Looking to the Future
For now, the sky's the limit in terms of potential use cases and Amazon is upbeat about the possibilities but hesitant to share details. “I can’t speculate on future plans, but voice is a relatively new way of interacting with technology, and one that we think represents the future,” says an Amazon spokesperson. “Our goal is to provide developers with the tools they need to build successful voice experiences with Alexa. As part, we provide resources, tools, tips, templates and support along the way – that ranges from offering guidance for designing for voice, choosing an engaging skill topic and content strategy, or measuring engagement through analytics and implementing feedback. We think there’s a lot of potential in this space, and we’re working hard to innovate quickly. We’re constantly looking at ways to make interacting with and developing for Alexa better.”

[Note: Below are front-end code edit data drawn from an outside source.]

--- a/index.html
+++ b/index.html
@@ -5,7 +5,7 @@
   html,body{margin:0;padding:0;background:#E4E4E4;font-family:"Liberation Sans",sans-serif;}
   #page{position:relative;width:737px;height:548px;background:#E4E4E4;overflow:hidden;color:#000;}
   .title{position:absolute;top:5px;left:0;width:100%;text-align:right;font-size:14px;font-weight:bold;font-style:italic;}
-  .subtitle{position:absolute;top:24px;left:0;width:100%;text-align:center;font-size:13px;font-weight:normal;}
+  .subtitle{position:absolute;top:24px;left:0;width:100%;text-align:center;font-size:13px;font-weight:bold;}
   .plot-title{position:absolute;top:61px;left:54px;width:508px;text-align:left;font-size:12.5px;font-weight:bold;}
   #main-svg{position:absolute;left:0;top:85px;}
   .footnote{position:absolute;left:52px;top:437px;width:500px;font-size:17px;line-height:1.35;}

While we may be headed towards a sci-fi-like reality, the road there will be defined by discrete steps. “Right now, we are still at the phase where we are getting Alexa embedded into every device and getting all of the devices interconnected,” Azevedo explains. “The next phase will be: ‘how do you get these devices to perform better because they are interconnected so that they can follow your behavior, and you don’t have to think about it? Every room of your house will have this capability. The third step is going to be: Once these things are interconnected, how can they learn from each other?”
Azevedo is convinced that voice is the future. “I have two kids—two and a half and four and a half in age. They can turn on the lights, and they can play Disney songs because they can just say: ‘Alexa, play Disney songs,’ and that works—even though they can’t reach the light switch or operate the stereo in the usual way,” he says. “These kids who are growing into the world that you can control things by voice. We are older and have to unlearn using an app to gravitate towards the more-natural thing, which is just talking.”